[Structured pose outputs]
■ ■ ■ ■

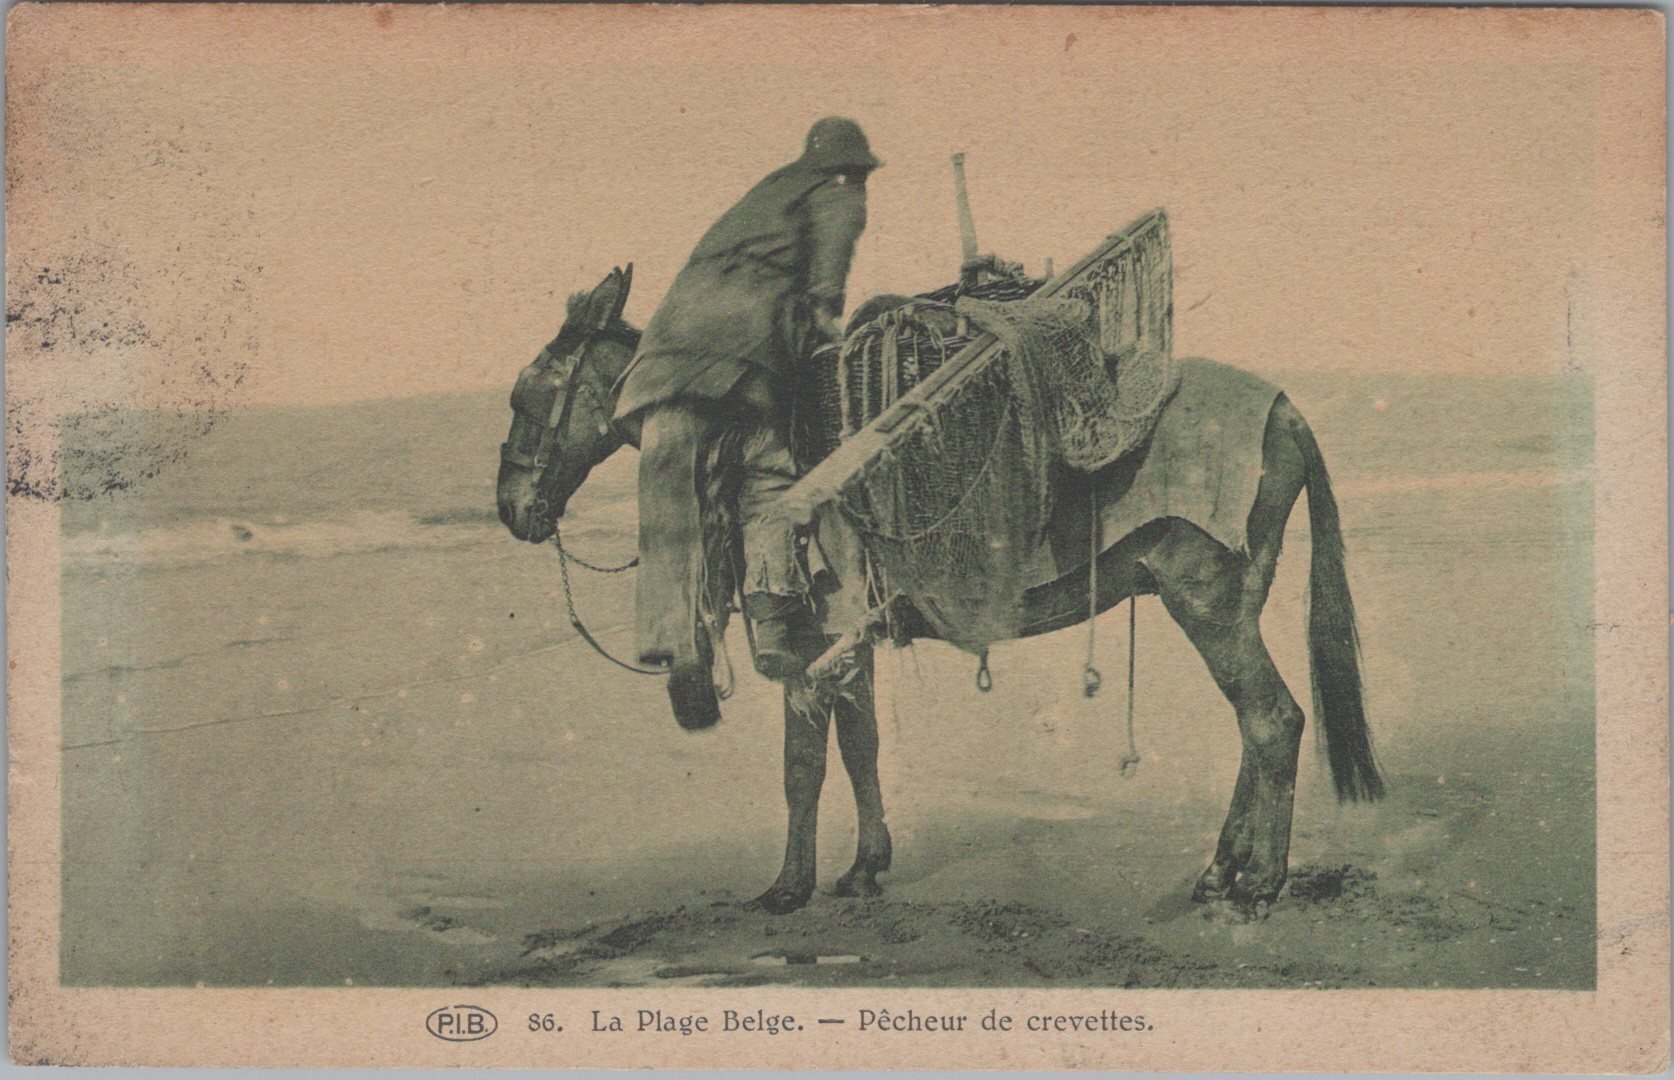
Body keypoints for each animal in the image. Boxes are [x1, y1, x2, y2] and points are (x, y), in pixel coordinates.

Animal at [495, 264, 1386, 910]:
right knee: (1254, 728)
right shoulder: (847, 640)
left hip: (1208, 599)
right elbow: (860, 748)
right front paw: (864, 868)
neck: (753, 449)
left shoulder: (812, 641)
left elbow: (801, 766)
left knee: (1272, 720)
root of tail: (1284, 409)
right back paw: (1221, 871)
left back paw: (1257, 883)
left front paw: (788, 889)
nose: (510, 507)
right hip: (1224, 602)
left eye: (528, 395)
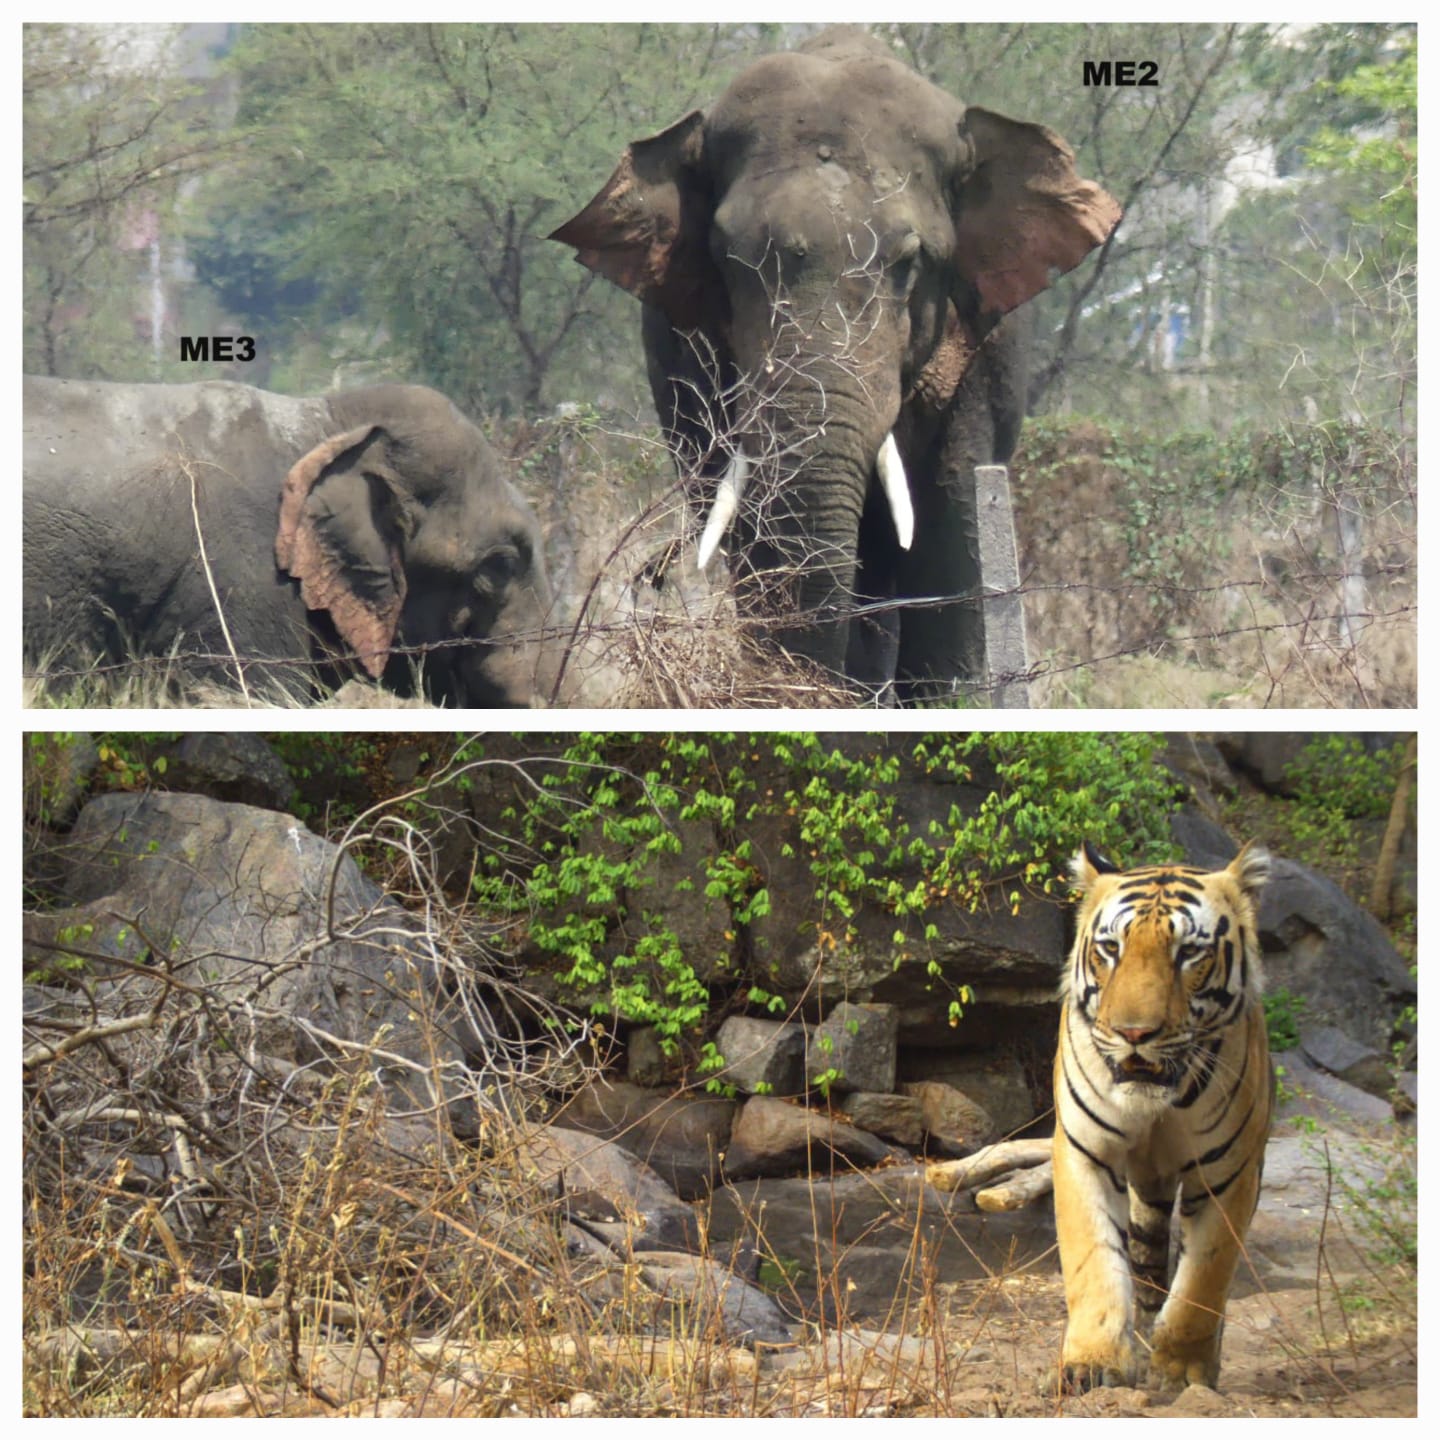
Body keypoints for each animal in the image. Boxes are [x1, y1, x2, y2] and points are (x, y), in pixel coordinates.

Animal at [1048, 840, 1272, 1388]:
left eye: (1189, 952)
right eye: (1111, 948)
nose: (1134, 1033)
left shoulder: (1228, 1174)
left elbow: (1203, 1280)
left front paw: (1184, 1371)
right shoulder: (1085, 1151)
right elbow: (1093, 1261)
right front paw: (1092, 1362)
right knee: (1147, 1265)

■ ■ ■ ■

What the task asks: Leave out the images and copy every record above exactly.

Your response:
Body keypoints for each animal in the image. Boxes are [x1, y1, x2, y2] and points are (x, y), in pixel coordinates.

Animal at [495, 264, 1386, 910]:
right knee: (1254, 728)
right shoulder: (847, 640)
left hip: (1208, 599)
right elbow: (860, 748)
right front paw: (864, 868)
neck: (753, 449)
left shoulder: (812, 641)
left elbow: (801, 766)
left knee: (1272, 720)
root of tail: (1284, 409)
right back paw: (1221, 871)
left back paw: (1257, 883)
left front paw: (788, 889)
nose: (510, 507)
right hip: (1224, 602)
left eye: (528, 395)
Body keypoints for each animal in the image. Boxes are [x1, y1, x2, y2] and points are (x, y), in pixel coordinates.

Animal at [1048, 840, 1272, 1388]:
left eye: (1189, 952)
right eye: (1111, 948)
nose: (1134, 1033)
left shoulder: (1228, 1174)
left elbow: (1203, 1280)
left front paw: (1184, 1371)
right shoulder: (1085, 1151)
right elbow: (1093, 1261)
right front paw: (1092, 1362)
right knee: (1147, 1265)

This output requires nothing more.